Something weird happened to my email trash – updated

It went away.

Well, not entirely, but consider that for the past year or so I had been using filters that moved 95-98% of my daily spam into the lovely trash folder that Yahoo provides.

It was nice to see all that spam being trashed, but I still had to pick through it regularly.

Spam cans(CR)

The reason my spam-to-trash was so high was that I was fairly aggressive in devising filters to remove obvious solicitations

Here are some of the words:

adriana
(for some reason, this name is favored among adult site solictors)
approved
cash
complimentary
credit
enhancement
enlarge
free
gift
hey
loan
pharmacy
size
pre-approval
info
credit card
prequalify
oink
(I’ll let your imagination consider how this frequently used subject term got on the list)

 In addition, I put a block on a variety of punctuation marks, including:

$

!

?

(when used before a word in the Subject line, as in “?UTF”)

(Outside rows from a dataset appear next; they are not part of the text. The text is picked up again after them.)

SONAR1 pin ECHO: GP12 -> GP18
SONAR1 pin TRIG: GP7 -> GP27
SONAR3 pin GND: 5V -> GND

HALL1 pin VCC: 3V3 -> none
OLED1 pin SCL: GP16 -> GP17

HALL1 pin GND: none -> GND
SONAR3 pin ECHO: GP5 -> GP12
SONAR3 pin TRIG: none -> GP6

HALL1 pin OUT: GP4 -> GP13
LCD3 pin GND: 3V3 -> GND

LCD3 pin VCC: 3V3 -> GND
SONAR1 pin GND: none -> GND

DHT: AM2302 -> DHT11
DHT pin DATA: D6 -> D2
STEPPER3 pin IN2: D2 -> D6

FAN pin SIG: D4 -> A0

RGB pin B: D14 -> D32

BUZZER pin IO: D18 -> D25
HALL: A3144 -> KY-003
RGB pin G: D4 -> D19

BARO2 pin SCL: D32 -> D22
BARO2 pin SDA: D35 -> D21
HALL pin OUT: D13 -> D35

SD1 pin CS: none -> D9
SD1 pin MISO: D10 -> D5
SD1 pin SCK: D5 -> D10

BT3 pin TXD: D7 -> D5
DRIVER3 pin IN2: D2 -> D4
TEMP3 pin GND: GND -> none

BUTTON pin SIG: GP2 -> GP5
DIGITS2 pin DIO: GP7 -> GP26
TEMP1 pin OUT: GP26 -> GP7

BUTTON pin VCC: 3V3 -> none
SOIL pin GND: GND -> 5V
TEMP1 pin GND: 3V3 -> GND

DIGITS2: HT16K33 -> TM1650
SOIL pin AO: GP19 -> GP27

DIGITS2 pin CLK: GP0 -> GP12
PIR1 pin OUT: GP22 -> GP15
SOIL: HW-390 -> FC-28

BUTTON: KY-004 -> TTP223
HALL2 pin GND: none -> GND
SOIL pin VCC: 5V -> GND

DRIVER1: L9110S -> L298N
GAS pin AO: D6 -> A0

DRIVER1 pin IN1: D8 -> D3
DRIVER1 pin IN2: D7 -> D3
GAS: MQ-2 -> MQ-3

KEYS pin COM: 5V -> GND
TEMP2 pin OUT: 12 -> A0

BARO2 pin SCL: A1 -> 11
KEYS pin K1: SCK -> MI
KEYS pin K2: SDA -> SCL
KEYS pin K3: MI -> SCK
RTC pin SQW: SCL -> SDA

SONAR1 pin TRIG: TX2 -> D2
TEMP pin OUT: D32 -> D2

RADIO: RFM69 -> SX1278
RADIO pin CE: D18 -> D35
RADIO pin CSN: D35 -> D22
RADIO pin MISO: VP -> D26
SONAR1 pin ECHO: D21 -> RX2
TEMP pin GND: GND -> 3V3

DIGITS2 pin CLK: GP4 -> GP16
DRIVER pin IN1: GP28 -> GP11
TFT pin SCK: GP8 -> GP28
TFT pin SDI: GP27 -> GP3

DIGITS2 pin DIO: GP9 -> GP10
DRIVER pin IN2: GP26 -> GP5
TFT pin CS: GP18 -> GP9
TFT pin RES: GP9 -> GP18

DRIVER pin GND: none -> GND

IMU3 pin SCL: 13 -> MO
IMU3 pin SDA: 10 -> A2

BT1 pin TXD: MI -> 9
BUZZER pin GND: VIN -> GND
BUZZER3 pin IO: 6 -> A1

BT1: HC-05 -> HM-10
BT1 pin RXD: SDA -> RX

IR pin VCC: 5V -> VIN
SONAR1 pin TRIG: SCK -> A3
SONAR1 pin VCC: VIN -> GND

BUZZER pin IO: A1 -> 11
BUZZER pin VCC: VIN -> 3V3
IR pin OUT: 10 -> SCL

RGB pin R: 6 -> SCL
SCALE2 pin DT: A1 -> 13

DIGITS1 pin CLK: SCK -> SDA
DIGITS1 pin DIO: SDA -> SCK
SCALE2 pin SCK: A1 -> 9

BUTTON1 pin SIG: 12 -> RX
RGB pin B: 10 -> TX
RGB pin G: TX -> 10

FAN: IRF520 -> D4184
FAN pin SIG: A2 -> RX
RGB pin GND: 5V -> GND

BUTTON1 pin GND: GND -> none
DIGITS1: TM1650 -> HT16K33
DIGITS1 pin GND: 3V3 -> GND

Over time, I developed a list of 67 filter terms, by sender or subject. (I also had a small number of blocked addresses but that turned out to be futile as spammers typically just have to put a numeral after their address to get past that.)

Of course I still had to check my Trash daily because I have friends or clients who might use an exclamation point or a word like “info” or “approved” and sure enough I invariably found an important message that had been keelhauled into Trash. But each term in the verboten list was one that had appeared numerous times in obnoxious spams.

It turned out that the “!” was almost the only item that caused a legit message to be prematurely trashed, but as you can imagine, “!” is one of the favored characters of the spammer.

Now I’m getting one or two trashed spams per day

I’m hesitant to spoil the magic spell but I thought you might like to know what my simple trick was.

I forwarded all the major spam to the U.S. government.

Yeah…this is actually what the fed recommends.

They say forward it, headers and all, to spam@uce.gov

It’s estimated that about 90 percent of all e-mail traffic is spam. Back in 2004, the Federal Trade Commission received about 300,000 samples of deceptive spam each day forwarded by computer users. God only knows what the figure is now.

I’m not exactly sure what happened but the result was startling. Practically overnight I went from getting 30 or so spams delivered to trash every day to approximately one or two.hang-loose

Now, one other thing I did was include the spammer’s email address in the email I sent to uce.gov. Most of those came back as undelivered but I’m not ruling that out as part of the solution.

One of the so-called solutions that professionals recommend is signing up for Gmail. I think that probably works pretty well. My college gmail box is almost entirely spam-free. But, as with many I.T. solutions, it works best for I.T., not actual real people.

Problem is, I have hundreds of people and dozens of organizations who have stored or recognize my Yahoo email. Furthermore, I have thousands of stored messages carefully sorted into folders and it would be a tremendous hassle to have to go back and forth between systems to access them…not to mention the hassle of informing scads of people that they need to change my address.

The other thing I have done, which IT people also dis-recommend, is unsubscribing. Of course any business that sends a spam is not entirely reputable, but I found that I was able to cut my spam from another service down from about a dozen a day to just one or two by judiciously unsubscribing. (It didn’t work for Yahoo though.) Of course that only works with reputable companies, not the Nigerians, U.K. Lottery, Dr. Oz, purveyors of Canadian meds or other hucksters.

Good luck out there. And, remember, save the real Spam for your next fancy soiree.*Spam Terrine-header-combo

Update: Apparently I’m going to have to eat my hat, or all that spam, because within two days, the hateful email spams not only came back, but came back with a vengeance. Not only that, but I started getting additional spam on one of my other email accounts. Sheesh. It’s almost like the spammers — primarily info@portaporta00.com; loan@portaporta00.com; and  info@sitesnewsguide.com — took a one-day break, saw that nothing bad was going to happen and then decided to double-down on their attacks. Even though I sorta understand the game of big numbers for spammers, I’m really not clear why they keep coming back since I’ve never responded or bought anything. Of course it doesn’t cost them another cent to keep sending stuff, once they’ve got my email address.

I’m open to bright ideas, possibly including commissioning a visit from guys with the word “the” in  their names — Vito the Enforcer, Frankie the Horse or even “Chainsaw” Sal the Plumber.